SICP exercise 1.16

From Drewiki

Problem

Design a procedure that evolves an iterative exponentiation process that uses successive squaring and uses a logarithmic number of steps, as does fast-expt.

(Hint: Using the observation that

(b^{n / 2})² = (b²)^{n / 2}

keep, along with the exponent n and the base b, an additional state variable a, and define the state transformation in such a way that the product abⁿ is unchanged from state to state. At the beginning of the process a is taken to be 1, and the answer is given by the value of a at the end of the process. In general, the technique of defining an invariant quantity that remains unchanged from state to state is a powerful way to think about the design of iterative algorithms.)

Solution

The recursive version of fast-expt is:

(define (square x) (* x x))
 
(define (even? n)
  (= (remainder n 2) 0))
 
(define (fast-expt b n)
  (cond ((= n 0) 1)
        ((even? n) (square (fast-expt b (/ n 2))))
        (else (* b (fast-expt b (- n 1))))))
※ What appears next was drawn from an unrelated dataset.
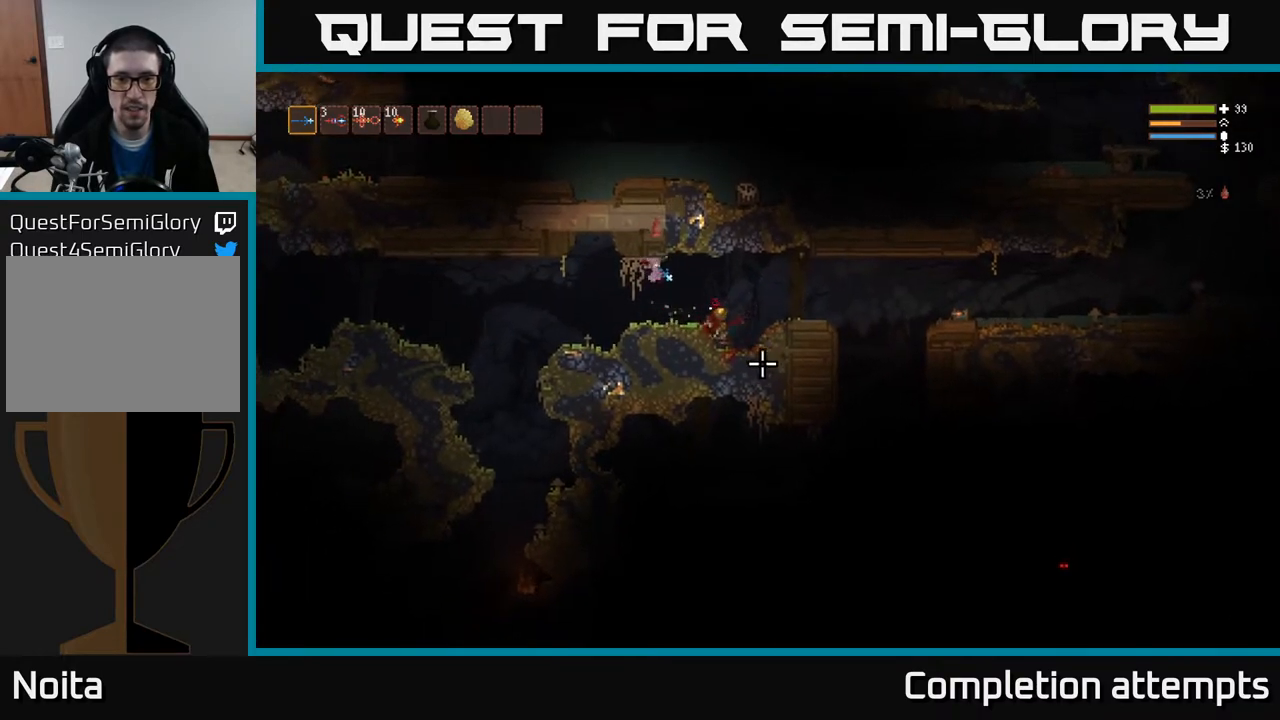
{"buttons": ["L2"], "left_stick": "right", "right_stick": "right", "events": [[133, "right_stick", "center"], [267, "right_stick", "right"], [400, "L2", "down"]]}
For the iterative implementation, we use a helper procedure which implements the hint given in the text.

(define (fast-expt b n)
  (fast-expt-iter b n 1))
 
(define (fast-expt-iter b n a)
  (cond ((= n 0) a)
        ((even? n) (fast-expt-iter (square b) (/ n 2) a))
        (else (fast-expt-iter b (- n 1) (* a b)))))

Tests:

(fast-expt 2 0)

Output:

1

(fast-expt 2 1)

Output:

2

(fast-expt 2 2)

Output:

4

(fast-expt 2 3)

Output:

8

(fast-expt 2 4)

Output:

16

(fast-expt 2 5)

Output:

32

(fast-expt 2 6)

Output:

64

(fast-expt 2 7)

Output:

128

(fast-expt 2 8)

Output:

256

(fast-expt 2 9)

Output:

512

(fast-expt 2 10)

Output:

1024

(fast-expt 3 0)

Output:

1

(fast-expt 3 1)

Output:

3

(fast-expt 3 2)

Output:

9

(fast-expt 3 3)

Output:

27

(fast-expt 3 4)

Output:

81

(fast-expt 3 5)

Output:

243

(fast-expt 3 6)

Output:

729

(fast-expt 3 7)

Output:

2187

(fast-expt 3 8)

Output:

6561

(fast-expt 3 9)

Output:

19683

(fast-expt 3 10)

Output:

59049